Work to be completed >>
Type the entries out once more. Match them exactly.

(Source texts of formatted documents)
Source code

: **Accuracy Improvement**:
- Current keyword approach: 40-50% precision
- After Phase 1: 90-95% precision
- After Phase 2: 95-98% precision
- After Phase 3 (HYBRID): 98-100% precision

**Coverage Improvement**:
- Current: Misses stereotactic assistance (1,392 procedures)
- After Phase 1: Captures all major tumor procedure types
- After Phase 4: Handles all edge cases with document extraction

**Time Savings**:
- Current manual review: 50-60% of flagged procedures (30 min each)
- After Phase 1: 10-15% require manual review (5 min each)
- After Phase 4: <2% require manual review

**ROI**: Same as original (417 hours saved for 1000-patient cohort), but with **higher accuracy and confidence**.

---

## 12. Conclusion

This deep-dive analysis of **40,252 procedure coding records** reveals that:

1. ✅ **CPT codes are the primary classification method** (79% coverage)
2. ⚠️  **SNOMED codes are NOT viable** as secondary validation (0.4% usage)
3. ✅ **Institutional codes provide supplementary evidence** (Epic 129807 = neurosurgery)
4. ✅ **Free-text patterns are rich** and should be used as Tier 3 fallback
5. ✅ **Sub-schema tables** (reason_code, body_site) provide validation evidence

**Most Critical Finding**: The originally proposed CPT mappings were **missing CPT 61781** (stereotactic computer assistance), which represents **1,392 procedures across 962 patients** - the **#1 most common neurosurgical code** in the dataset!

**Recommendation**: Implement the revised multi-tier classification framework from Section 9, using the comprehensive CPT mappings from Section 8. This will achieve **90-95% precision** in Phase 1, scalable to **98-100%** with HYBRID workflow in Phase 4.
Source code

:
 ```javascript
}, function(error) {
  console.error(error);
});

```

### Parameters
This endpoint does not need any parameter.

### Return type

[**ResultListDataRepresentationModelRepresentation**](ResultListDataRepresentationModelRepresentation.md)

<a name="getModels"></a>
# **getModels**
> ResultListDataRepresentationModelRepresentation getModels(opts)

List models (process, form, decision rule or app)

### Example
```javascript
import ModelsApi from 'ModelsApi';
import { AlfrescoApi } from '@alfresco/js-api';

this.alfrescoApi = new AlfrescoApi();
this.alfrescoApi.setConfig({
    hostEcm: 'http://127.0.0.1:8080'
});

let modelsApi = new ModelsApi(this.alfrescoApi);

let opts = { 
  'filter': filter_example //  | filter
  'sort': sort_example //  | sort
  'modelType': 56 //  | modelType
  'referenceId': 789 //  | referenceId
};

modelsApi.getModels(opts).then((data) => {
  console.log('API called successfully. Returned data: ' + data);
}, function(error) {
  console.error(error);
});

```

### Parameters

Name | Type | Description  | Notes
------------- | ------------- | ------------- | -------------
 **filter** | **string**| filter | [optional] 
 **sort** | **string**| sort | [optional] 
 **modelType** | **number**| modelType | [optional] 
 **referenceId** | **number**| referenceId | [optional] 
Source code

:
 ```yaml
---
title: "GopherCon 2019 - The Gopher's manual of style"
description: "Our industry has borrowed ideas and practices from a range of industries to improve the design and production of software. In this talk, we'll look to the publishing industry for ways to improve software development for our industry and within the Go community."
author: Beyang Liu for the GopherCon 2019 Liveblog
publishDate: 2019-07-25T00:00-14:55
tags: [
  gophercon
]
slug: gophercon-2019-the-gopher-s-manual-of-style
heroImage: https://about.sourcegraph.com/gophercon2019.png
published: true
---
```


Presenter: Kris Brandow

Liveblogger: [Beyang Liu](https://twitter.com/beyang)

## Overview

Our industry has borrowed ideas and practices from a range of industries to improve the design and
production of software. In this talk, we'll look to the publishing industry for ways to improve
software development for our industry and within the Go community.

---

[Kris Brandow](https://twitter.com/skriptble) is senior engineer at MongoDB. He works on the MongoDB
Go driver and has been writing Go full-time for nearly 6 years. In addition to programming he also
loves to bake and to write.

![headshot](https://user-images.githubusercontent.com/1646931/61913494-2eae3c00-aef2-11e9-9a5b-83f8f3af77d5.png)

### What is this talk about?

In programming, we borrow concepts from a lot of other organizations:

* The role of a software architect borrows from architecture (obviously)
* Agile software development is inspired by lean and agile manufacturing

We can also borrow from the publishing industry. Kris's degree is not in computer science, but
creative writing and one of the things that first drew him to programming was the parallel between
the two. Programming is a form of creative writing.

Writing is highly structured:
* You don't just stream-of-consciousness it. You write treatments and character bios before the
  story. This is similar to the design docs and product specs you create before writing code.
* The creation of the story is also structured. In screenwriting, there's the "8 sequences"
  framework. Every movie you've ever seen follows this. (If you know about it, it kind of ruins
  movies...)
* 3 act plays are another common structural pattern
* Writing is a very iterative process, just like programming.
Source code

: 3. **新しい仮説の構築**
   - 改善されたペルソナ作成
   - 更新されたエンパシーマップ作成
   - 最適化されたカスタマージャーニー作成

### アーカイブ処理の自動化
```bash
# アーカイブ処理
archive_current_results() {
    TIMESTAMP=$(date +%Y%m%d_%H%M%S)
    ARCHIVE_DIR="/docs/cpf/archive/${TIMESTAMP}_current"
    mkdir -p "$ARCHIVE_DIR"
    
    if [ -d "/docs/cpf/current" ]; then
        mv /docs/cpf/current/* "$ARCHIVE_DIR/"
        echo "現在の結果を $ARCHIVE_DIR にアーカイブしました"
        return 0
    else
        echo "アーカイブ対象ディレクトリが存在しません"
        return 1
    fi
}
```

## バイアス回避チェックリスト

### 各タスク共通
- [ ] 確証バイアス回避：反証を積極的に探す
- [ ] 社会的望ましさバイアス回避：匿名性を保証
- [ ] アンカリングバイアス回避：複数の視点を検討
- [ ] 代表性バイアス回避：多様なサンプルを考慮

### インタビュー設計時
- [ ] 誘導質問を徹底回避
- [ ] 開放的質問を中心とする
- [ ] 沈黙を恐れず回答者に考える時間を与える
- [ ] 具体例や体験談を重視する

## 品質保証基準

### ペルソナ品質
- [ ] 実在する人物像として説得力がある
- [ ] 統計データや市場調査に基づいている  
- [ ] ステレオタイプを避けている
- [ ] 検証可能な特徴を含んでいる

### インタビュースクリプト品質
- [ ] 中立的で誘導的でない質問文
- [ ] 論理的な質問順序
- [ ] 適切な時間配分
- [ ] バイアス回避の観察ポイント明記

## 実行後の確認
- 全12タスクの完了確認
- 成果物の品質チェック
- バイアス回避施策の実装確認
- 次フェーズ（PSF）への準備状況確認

Your response >>
Source code

: **Accuracy Improvement**:
- Current keyword approach: 40-50% precision
- After Phase 1: 90-95% precision
- After Phase 2: 95-98% precision
- After Phase 3 (HYBRID): 98-100% precision

**Coverage Improvement**:
- Current: Misses stereotactic assistance (1,392 procedures)
- After Phase 1: Captures all major tumor procedure types
- After Phase 4: Handles all edge cases with document extraction

**Time Savings**:
- Current manual review: 50-60% of flagged procedures (30 min each)
- After Phase 1: 10-15% require manual review (5 min each)
- After Phase 4: <2% require manual review

**ROI**: Same as original (417 hours saved for 1000-patient cohort), but with **higher accuracy and confidence**.

---

## 12. Conclusion

This deep-dive analysis of **40,252 procedure coding records** reveals that:

1. ✅ **CPT codes are the primary classification method** (79% coverage)
2. ⚠️  **SNOMED codes are NOT viable** as secondary validation (0.4% usage)
3. ✅ **Institutional codes provide supplementary evidence** (Epic 129807 = neurosurgery)
4. ✅ **Free-text patterns are rich** and should be used as Tier 3 fallback
5. ✅ **Sub-schema tables** (reason_code, body_site) provide validation evidence

**Most Critical Finding**: The originally proposed CPT mappings were **missing CPT 61781** (stereotactic computer assistance), which represents **1,392 procedures across 962 patients** - the **#1 most common neurosurgical code** in the dataset!

**Recommendation**: Implement the revised multi-tier classification framework from Section 9, using the comprehensive CPT mappings from Section 8. This will achieve **90-95% precision** in Phase 1, scalable to **98-100%** with HYBRID workflow in Phase 4.
Source code

:
 ```javascript
}, function(error) {
  console.error(error);
});

```

### Parameters
This endpoint does not need any parameter.

### Return type

[**ResultListDataRepresentationModelRepresentation**](ResultListDataRepresentationModelRepresentation.md)

<a name="getModels"></a>
# **getModels**
> ResultListDataRepresentationModelRepresentation getModels(opts)

List models (process, form, decision rule or app)

### Example
```javascript
import ModelsApi from 'ModelsApi';
import { AlfrescoApi } from '@alfresco/js-api';

this.alfrescoApi = new AlfrescoApi();
this.alfrescoApi.setConfig({
    hostEcm: 'http://127.0.0.1:8080'
});

let modelsApi = new ModelsApi(this.alfrescoApi);

let opts = { 
  'filter': filter_example //  | filter
  'sort': sort_example //  | sort
  'modelType': 56 //  | modelType
  'referenceId': 789 //  | referenceId
};

modelsApi.getModels(opts).then((data) => {
  console.log('API called successfully. Returned data: ' + data);
}, function(error) {
  console.error(error);
});

```

### Parameters

Name | Type | Description  | Notes
------------- | ------------- | ------------- | -------------
 **filter** | **string**| filter | [optional] 
 **sort** | **string**| sort | [optional] 
 **modelType** | **number**| modelType | [optional] 
 **referenceId** | **number**| referenceId | [optional] 
Source code

:
 ```yaml
---
title: "GopherCon 2019 - The Gopher's manual of style"
description: "Our industry has borrowed ideas and practices from a range of industries to improve the design and production of software. In this talk, we'll look to the publishing industry for ways to improve software development for our industry and within the Go community."
author: Beyang Liu for the GopherCon 2019 Liveblog
publishDate: 2019-07-25T00:00-14:55
tags: [
  gophercon
]
slug: gophercon-2019-the-gopher-s-manual-of-style
heroImage: https://about.sourcegraph.com/gophercon2019.png
published: true
---
```


Presenter: Kris Brandow

Liveblogger: [Beyang Liu](https://twitter.com/beyang)

## Overview

Our industry has borrowed ideas and practices from a range of industries to improve the design and
production of software. In this talk, we'll look to the publishing industry for ways to improve
software development for our industry and within the Go community.

---

[Kris Brandow](https://twitter.com/skriptble) is senior engineer at MongoDB. He works on the MongoDB
Go driver and has been writing Go full-time for nearly 6 years. In addition to programming he also
loves to bake and to write.

![headshot](https://user-images.githubusercontent.com/1646931/61913494-2eae3c00-aef2-11e9-9a5b-83f8f3af77d5.png)

### What is this talk about?

In programming, we borrow concepts from a lot of other organizations:

* The role of a software architect borrows from architecture (obviously)
* Agile software development is inspired by lean and agile manufacturing

We can also borrow from the publishing industry. Kris's degree is not in computer science, but
creative writing and one of the things that first drew him to programming was the parallel between
the two. Programming is a form of creative writing.

Writing is highly structured:
* You don't just stream-of-consciousness it. You write treatments and character bios before the
  story. This is similar to the design docs and product specs you create before writing code.
* The creation of the story is also structured. In screenwriting, there's the "8 sequences"
  framework. Every movie you've ever seen follows this. (If you know about it, it kind of ruins
  movies...)
* 3 act plays are another common structural pattern
* Writing is a very iterative process, just like programming.
Source code

: 3. **新しい仮説の構築**
   - 改善されたペルソナ作成
   - 更新されたエンパシーマップ作成
   - 最適化されたカスタマージャーニー作成

### アーカイブ処理の自動化
```bash
# アーカイブ処理
archive_current_results() {
    TIMESTAMP=$(date +%Y%m%d_%H%M%S)
    ARCHIVE_DIR="/docs/cpf/archive/${TIMESTAMP}_current"
    mkdir -p "$ARCHIVE_DIR"
    
    if [ -d "/docs/cpf/current" ]; then
        mv /docs/cpf/current/* "$ARCHIVE_DIR/"
        echo "現在の結果を $ARCHIVE_DIR にアーカイブしました"
        return 0
    else
        echo "アーカイブ対象ディレクトリが存在しません"
        return 1
    fi
}
```

## バイアス回避チェックリスト

### 各タスク共通
- [ ] 確証バイアス回避：反証を積極的に探す
- [ ] 社会的望ましさバイアス回避：匿名性を保証
- [ ] アンカリングバイアス回避：複数の視点を検討
- [ ] 代表性バイアス回避：多様なサンプルを考慮

### インタビュー設計時
- [ ] 誘導質問を徹底回避
- [ ] 開放的質問を中心とする
- [ ] 沈黙を恐れず回答者に考える時間を与える
- [ ] 具体例や体験談を重視する

## 品質保証基準

### ペルソナ品質
- [ ] 実在する人物像として説得力がある
- [ ] 統計データや市場調査に基づいている  
- [ ] ステレオタイプを避けている
- [ ] 検証可能な特徴を含んでいる

### インタビュースクリプト品質
- [ ] 中立的で誘導的でない質問文
- [ ] 論理的な質問順序
- [ ] 適切な時間配分
- [ ] バイアス回避の観察ポイント明記

## 実行後の確認
- 全12タスクの完了確認
- 成果物の品質チェック
- バイアス回避施策の実装確認
- 次フェーズ（PSF）への準備状況確認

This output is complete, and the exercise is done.